Text excerpt >>
┄┄┄┄┄┄

All estimators should specify all the parameters that can be set at the class level in their __init__ as explicit keyword arguments (no *args or **kwargs).

get_params(deep=True)[source]

Get parameters for this estimator.

Parameters:: deep (bool, optional) – If True, will return the parameters for this estimator and contained subobjects that are estimators.
Returns:: params – Parameter names mapped to their values.
Return type:: mapping of string to any

set_params(**params)[source]

Set the parameters of this estimator.

The method works on simple estimators as well as on nested objects (such as pipelines). The latter have parameters of the form <component>__<parameter> so that it’s possible to update each component of a nested object.

Return type:: self

class ot.utils.DataScaler(norm='standard')[source]

Backend-aware data scaler with sklearn-compatible API.

Fit normalization statistics on a single array or on the concatenation of multiple arrays (joint fitting), then apply the same fixed transform to any array. Supports NumPy, PyTorch, JAX, and TensorFlow backends via POT’s backend abstraction.

Parameters:

norm (str, optional) –

Normalization method. One of:

'standard' (default) : zero mean, unit variance per feature
'minmax' : scale each feature to [0, 1]
'l2' : unit L2-norm per sample (row-wise, stateless)

norm

The normalization method.

Type:: str

mean_

Per-feature means (only for norm='standard').

Type:: array-like

std_

Per-feature standard deviations (only for norm='standard').

Type:: array-like

min_

Per-feature minimums (only for norm='minmax').

Type:: array-like

max_

Per-feature maximums (only for norm='minmax').

Type:: array-like

Examples

>>> import numpy as np
>>> from ot.utils import DataScaler
>>> X_s = np.array([[1.0, 100.0], [2.0, 200.0]])
>>> X_t = np.array([[3.0, 300.0], [4.0, 400.0]])
>>> scaler = DataScaler(norm='standard').fit([X_s, X_t])
>>> X_s_scaled = scaler.transform(X_s)

fit(X)[source]

Compute normalization statistics from one array or a list of arrays.

When given a list, arrays are concatenated along axis 0 before computing statistics (joint fitting).

Parameters:: X (array-like or list of array-like) – Data to fit on. If a list, arrays must have the same number of features (columns).
Returns:: self
Return type:: DataScaler

fit_transform(X)[source]

Fit then transform.

Parameters:: X (array-like or list of array-like)
Returns:: X_scaled – If X was a list, returns a list of transformed arrays.
Return type:: array-like or list of array-like

transform(X)[source]

Apply the fitted transformation to X.

Parameters:: X (array-like or list of array-like) – Data to transform. If a list, each element is transformed and returned as a list.
Returns:: X_scaled – Transformed data, same shape and backend as X. If X was a list, returns a list of transformed arrays.
Return type:: array-like or list of array-like

class ot.utils.LazyTensor(shape, getitem, **kwargs)[source]

A lazy tensor is a tensor that is not stored in memory. Instead, it is defined by a function that computes its values on the fly from slices.

┄┄┄┄┄┄

Excerpted records >>
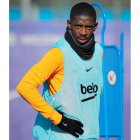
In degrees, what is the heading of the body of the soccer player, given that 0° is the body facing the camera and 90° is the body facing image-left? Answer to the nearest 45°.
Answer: approximately 315°

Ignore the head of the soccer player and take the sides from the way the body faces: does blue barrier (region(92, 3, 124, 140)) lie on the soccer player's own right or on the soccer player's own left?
on the soccer player's own left
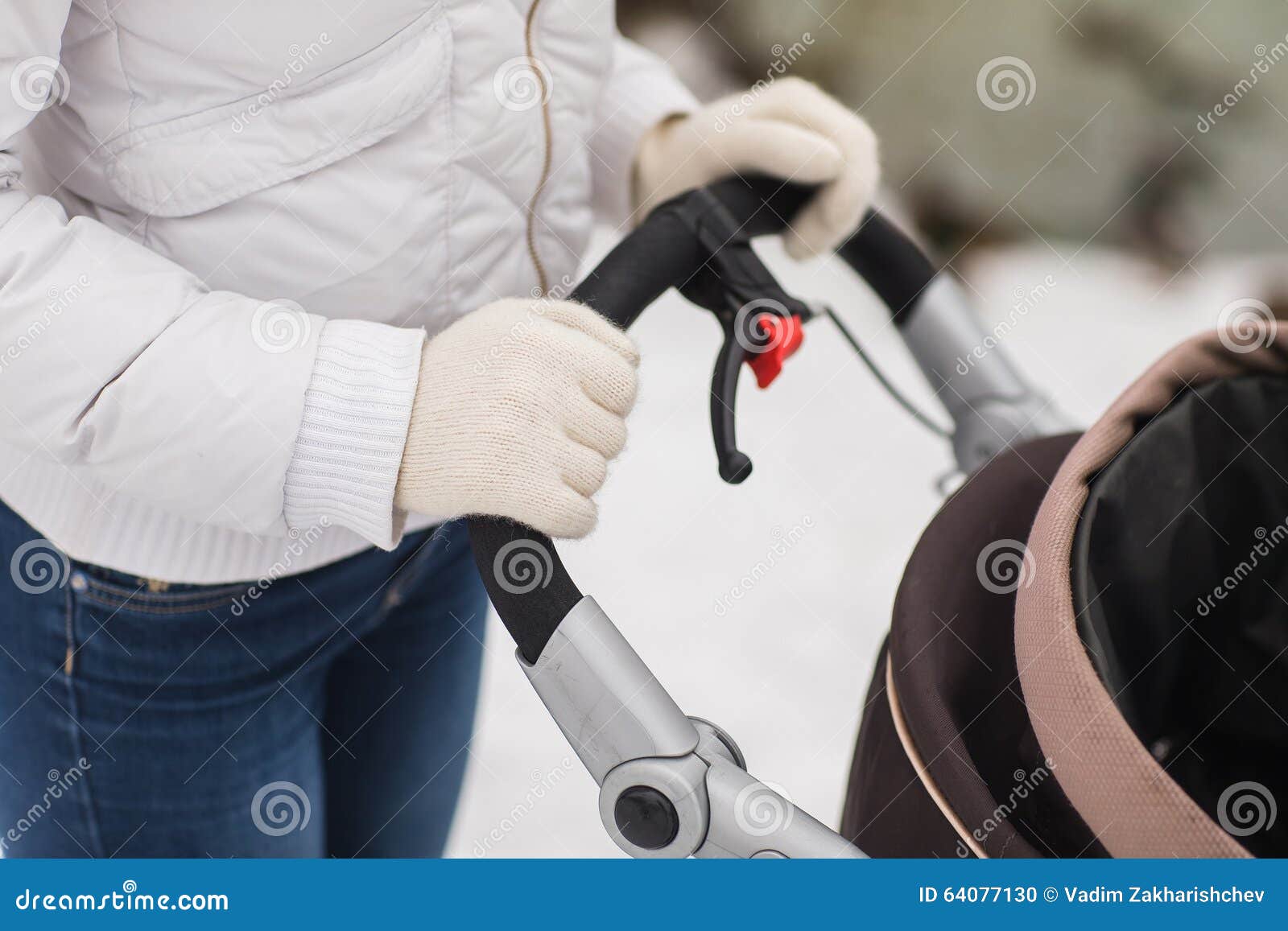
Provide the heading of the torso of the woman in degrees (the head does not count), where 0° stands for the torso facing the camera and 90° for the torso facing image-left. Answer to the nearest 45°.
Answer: approximately 315°
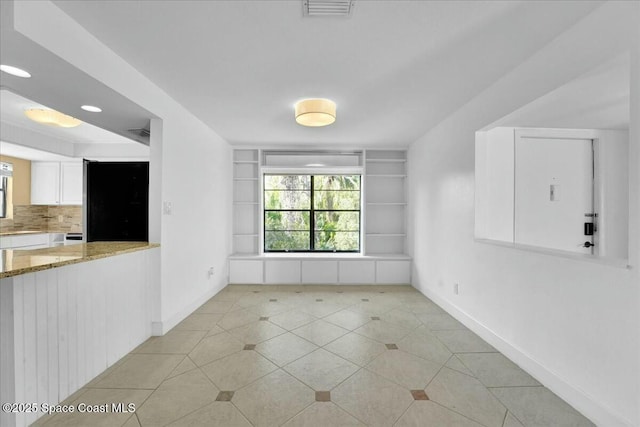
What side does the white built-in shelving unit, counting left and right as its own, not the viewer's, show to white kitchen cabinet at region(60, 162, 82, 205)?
right

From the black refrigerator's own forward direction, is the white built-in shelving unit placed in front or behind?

┄┄┄┄┄┄

Required actions >>
(A) Answer these questions from the documentation excerpt:
(i) What value does the norm parameter of DataScaler take by default?
(ii) When fit receives a list of arrays, along which axis are they concatenated?
(iii) What form do the parameters of nested objects take in set_params?
(B) Name every DataScaler attribute in the documentation excerpt whose type is given as array-like.
The data plays no part in these tasks.

Replies >>
(A)
(i) 'standard'
(ii) Axis 0
(iii) <component>__<parameter>

(B) mean_, std_, min_, max_